In urban areas, indebted independent households had 35% more debt than others. At least 31% of rural households and 22% of urban households were in debt.
Among states, the assets held by rural households in Haryana were nearly three times the average for all of India, reflecting the value of land due to its productivity and proximity to cities. Punjab came close, followed by Karnataka and Uttar Pradesh, which averaged a little higher than the national average. Fifth in the list was Telangana.
Among urban households, assets held by those in Maharashtra were worth 1.5 times the national average, followed by those in Kerala, Haryana, Gujarat and Uttar Pradesh.

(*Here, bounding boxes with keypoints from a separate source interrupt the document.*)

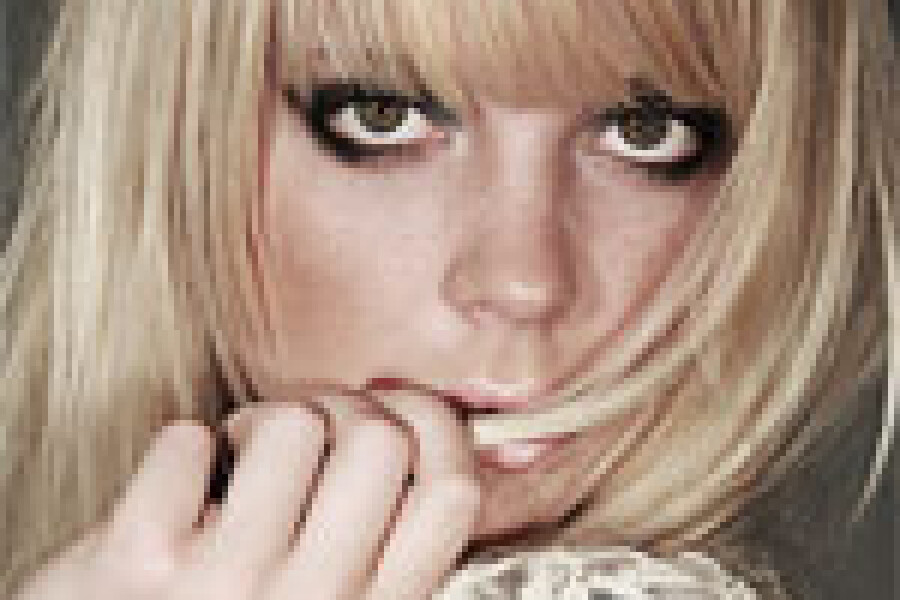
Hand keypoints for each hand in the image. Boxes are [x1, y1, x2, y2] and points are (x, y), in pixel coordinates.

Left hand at [14, 388, 482, 599]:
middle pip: (382, 441)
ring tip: (241, 461)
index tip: (402, 412)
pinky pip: (188, 441)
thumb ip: (382, 546)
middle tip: (313, 431)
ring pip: (293, 424)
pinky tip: (180, 489)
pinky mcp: (141, 562)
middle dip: (346, 408)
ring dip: (263, 420)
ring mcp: (228, 584)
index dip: (439, 429)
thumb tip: (440, 445)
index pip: (450, 493)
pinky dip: (182, 449)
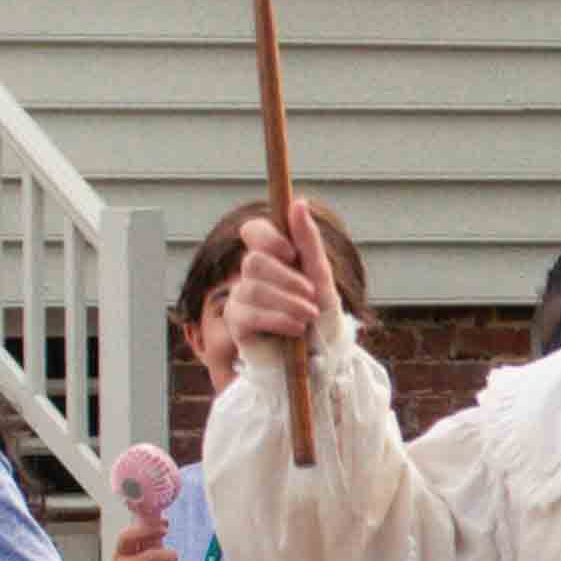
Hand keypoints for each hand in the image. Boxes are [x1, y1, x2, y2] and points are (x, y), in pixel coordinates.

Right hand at [211, 199, 339, 380]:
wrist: (322, 358)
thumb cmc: (321, 315)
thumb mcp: (321, 275)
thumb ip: (308, 240)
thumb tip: (297, 202)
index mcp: (272, 257)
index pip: (253, 231)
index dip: (268, 238)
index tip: (292, 254)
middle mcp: (252, 275)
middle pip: (253, 261)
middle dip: (287, 278)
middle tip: (311, 295)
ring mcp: (242, 299)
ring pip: (252, 288)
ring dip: (288, 302)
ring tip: (309, 316)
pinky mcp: (238, 324)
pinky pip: (248, 314)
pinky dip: (278, 319)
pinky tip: (296, 329)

While almost all rural households owned assets, the average value of assets held by Scheduled Castes (₹ 1.3 lakh), Scheduled Tribes (₹ 1.89 lakh) and other backward castes (₹ 2.12 lakh ) was much lower than that held by upper castes (₹ 4.05 lakh) in urban areas. This was also the case in rural areas, except that the assets were worth much less.
In a 2012 survey, the lowest 10% of rural households had, on average, assets worth 25,071. Their urban counterparts had nothing in terms of assets, just ₹ 291, possibly because durable goods are not considered assets for the purposes of the survey.
Bullion, gold and silver ornaments, and commodities held in inventory are not considered assets for the purposes of the investigation as their value cannot be determined with precision. 100% owned land and buildings, agricultural and transport equipment and family businesses were considered assets.